Top of RECORDS PROVIDED
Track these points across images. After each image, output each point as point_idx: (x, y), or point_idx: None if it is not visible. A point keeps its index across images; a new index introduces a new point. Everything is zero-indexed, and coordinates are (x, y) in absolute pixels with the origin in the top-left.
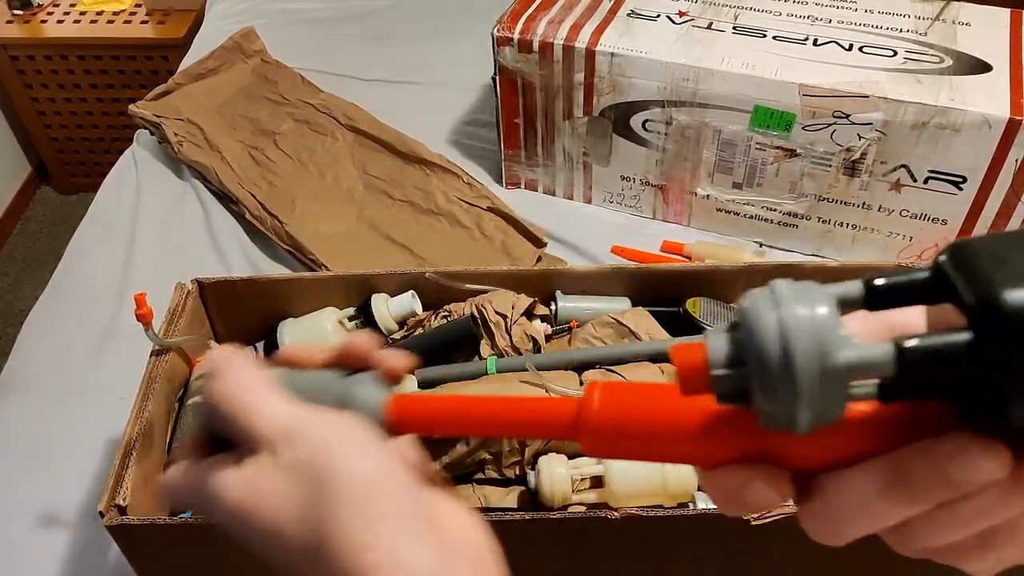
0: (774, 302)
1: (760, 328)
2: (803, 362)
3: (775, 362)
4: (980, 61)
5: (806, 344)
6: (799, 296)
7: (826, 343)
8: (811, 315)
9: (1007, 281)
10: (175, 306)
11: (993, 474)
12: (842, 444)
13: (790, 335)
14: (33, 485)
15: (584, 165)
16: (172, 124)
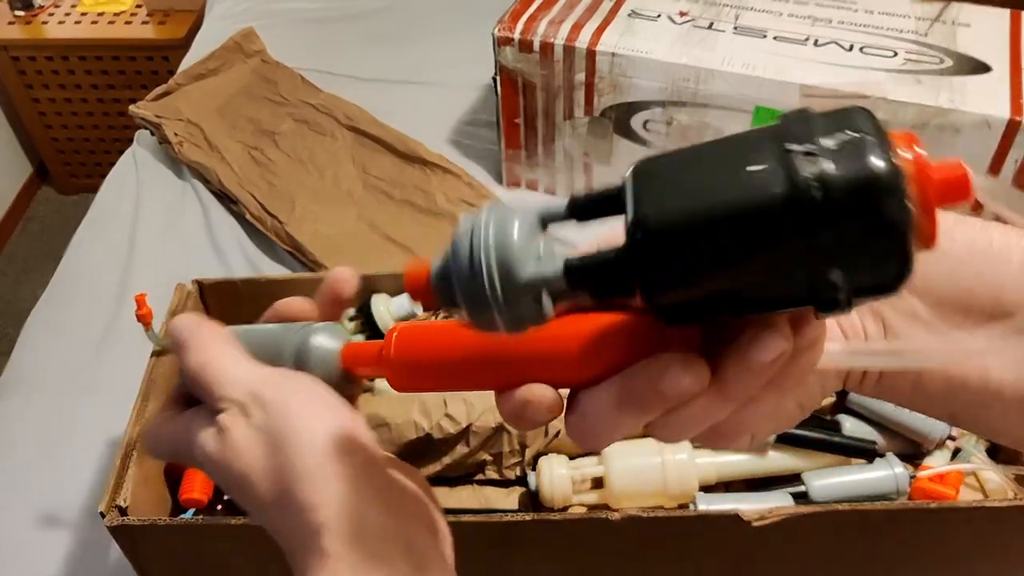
0: (476, 224)
1: (458, 248)
2: (487, 276)
3: (466, 279)
4: (980, 62)
5: (489, 263)
6: (498, 219)
7: (508, 262)
8: (499, 237)
9: (651, 199)
10: (175, 307)
11: (691, 388)
12: (595, 368)
13: (478, 255)
14: (34, 485)
15: (585, 165)
16: (172, 124)
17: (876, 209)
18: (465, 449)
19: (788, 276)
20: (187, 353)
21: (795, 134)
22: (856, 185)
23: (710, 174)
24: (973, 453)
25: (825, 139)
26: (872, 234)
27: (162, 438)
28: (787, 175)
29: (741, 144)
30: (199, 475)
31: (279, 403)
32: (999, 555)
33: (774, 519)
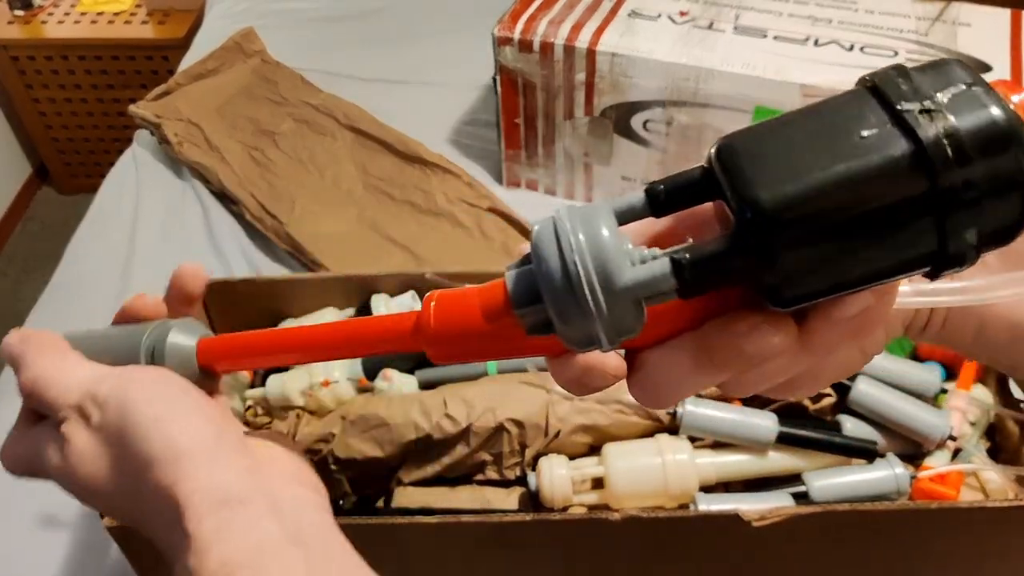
0: (557, 231)
1: (545, 260)
2: (588, 289)
3: (563, 292)
4: (980, 62)
5: (588, 271)
6: (581, 221)
7: (607, 266)
8: (591, 240)
9: (761, 181)
10: None
11: (780, 347)
12: (658, 327)
13: (572, 264)
14: (33, 485)
15: (585, 165)
16: (172, 124)
17: (1008, 157)
18: (465, 449)
19: (919, 239)
20: (21, 369)
21: (901, 93)
22: (985, 136)
23: (818, 146)
24: (974, 453)
25: (938, 94)
26: (1004, 183)
27: (16, 458)
28: (911, 135)
29: (838, 113)
30: None
31: (116, 397)
32: (1000, 555)
33: (774, 519)
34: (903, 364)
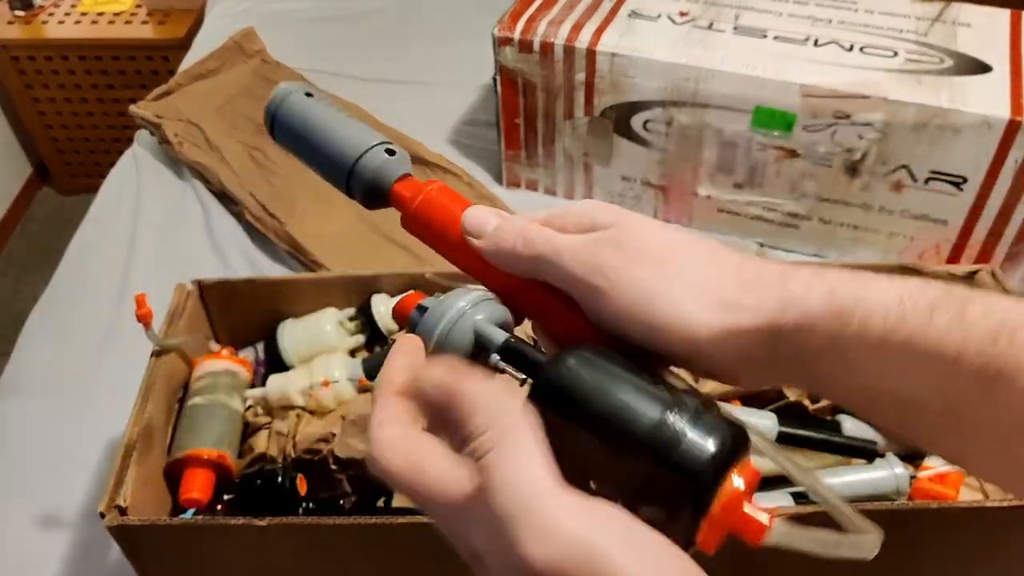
0: (452, 309)
1: (433, 316)
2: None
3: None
4: (980, 62)
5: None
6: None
7: (443, 338)
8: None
9: (571, 371)
10: (175, 307)
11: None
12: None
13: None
14: (33, 485)
15: (585, 165)
16: (172, 124)
17: (689, 496)
18: None
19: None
20: (449, 374)
21: (680, 416)
22: (683, 472)
23: (618, 388)
24: None
25: (692, 431)
26: (682, 510)
27: (408, 464)
28: (658, 429)
29: (647, 391)
30: (199, 475)
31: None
32: (999, 555)
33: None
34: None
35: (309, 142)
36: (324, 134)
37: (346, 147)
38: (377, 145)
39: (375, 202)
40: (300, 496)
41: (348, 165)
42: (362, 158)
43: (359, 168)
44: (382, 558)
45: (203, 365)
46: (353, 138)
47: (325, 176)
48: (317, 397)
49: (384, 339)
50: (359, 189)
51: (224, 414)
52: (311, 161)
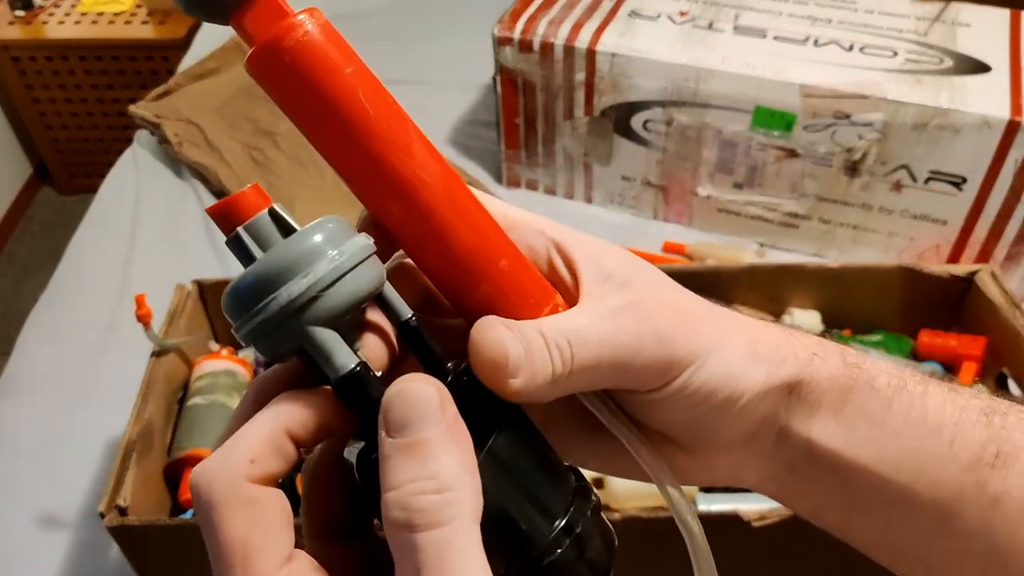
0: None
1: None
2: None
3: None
4: (980, 62)
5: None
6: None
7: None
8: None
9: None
10: (175, 307)
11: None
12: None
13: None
14: (33, 485)
15: (585, 165)
16: (172, 124)
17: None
18: None
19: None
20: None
21: (579, 535)
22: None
23: (524, 494)
24: None
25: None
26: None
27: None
28: (555, 542)
29: (553, 497)
30: None
31: None
32: None
33: (774, 519)
34: (902, 364)
35: None
36: None
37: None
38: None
39: (210, 14)
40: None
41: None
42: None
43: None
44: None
45: (203, 365)
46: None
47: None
48: None
49: None
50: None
Bottom of RECORDS PROVIDED
**ABOUT THIS TASK:** Any pictures above are to be left out. Retype the rest of the records exactly.

**SOLUTION TO THE PROBLEM:**
Track these points across images. After each image, output each point as point_idx: (x, y), or point_idx: None if it is not visible. A point keeps its index across images; a new index introduces a new point. Everything is zero-indexed, and coordinates are (x, y) in absolute pixels with the origin in the top-left.
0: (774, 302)
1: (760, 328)
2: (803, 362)
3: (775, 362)
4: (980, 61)
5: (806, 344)
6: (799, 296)
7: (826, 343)
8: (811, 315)
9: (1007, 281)
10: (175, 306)
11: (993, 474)
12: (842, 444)
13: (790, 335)
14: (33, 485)
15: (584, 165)
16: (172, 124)
0: (476, 224)
1: (458, 248)
2: (487, 276)
3: (466, 279)
4: (980, 62)
5: (489, 263)
6: (498, 219)
7: (508, 262)
8: (499, 237)
9: (651, 199)
10: (175, 307)
11: (691, 388)
12: (595, 368)
13: (478, 255)
14: (34, 485)
15: (585, 165)
16: (172, 124)
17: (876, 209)
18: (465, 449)
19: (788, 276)
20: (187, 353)
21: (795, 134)
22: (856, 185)
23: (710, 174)
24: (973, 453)
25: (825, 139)
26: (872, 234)
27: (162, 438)
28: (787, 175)
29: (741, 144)
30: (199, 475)
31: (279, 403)
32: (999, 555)
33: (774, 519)
0: (557, 231)
1: (545, 260)
2: (588, 289)
3: (563, 292)
4: (980, 62)
5: (588, 271)
6: (581, 221)
7: (607, 266)
8: (591, 240)
9: (761, 181)
10: None
11: (780, 347)
12: (658, 327)
13: (572, 264)
14: (33, 485)
15: (585, 165)
16: (172, 124)
17: (1008, 157)
18: (465, 449)
19: (919, 239)
20: (21, 369)
21: (901, 93)
22: (985, 136)
23: (818, 146)
24: (974, 453)
25: (938, 94)
26: (1004, 183)
27: (16, 458)
28: (911, 135)
29: (838, 113)
30: None
31: (116, 397)
32: (1000, 555)
33: (774, 519)
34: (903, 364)
0: (452, 309)
1: (433, 316)
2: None
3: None
4: (980, 62)
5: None
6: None
7: (443, 338)
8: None
9: (571, 371)
10: (175, 307)
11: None
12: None
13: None
14: (33, 485)
15: (585, 165)
16: (172, 124)
17: (689, 496)
18: None
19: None
20: (449, 374)
21: (680, 416)
22: (683, 472)
23: (618, 388)
24: None
25: (692, 431)
26: (682, 510)
27: (408, 464)
28: (658, 429)
29: (647, 391)
30: (199, 475)
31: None
32: (999, 555)
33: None
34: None
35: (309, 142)
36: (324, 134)
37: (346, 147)
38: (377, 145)
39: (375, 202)
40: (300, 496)
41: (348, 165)
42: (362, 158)
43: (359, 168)
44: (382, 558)
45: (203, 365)
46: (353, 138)
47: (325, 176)
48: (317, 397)
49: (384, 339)
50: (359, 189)
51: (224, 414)
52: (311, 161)
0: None
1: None
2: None
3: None
4: (980, 62)
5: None
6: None
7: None
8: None
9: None
10: (175, 307)
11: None
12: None
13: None
14: (33, 485)
15: (585, 165)
16: (172, 124)
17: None
18: None
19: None
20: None
21: (579, 535)
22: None
23: (524, 494)
24: None
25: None
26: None
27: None
28: (555, 542)
29: (553, 497)
30: None
31: None
32: None
33: (774, 519)
34: (902, 364)
35: None
36: None
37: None
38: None
39: (210, 14)
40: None
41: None
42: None
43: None
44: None
45: (203, 365)
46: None
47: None
48: None
49: None
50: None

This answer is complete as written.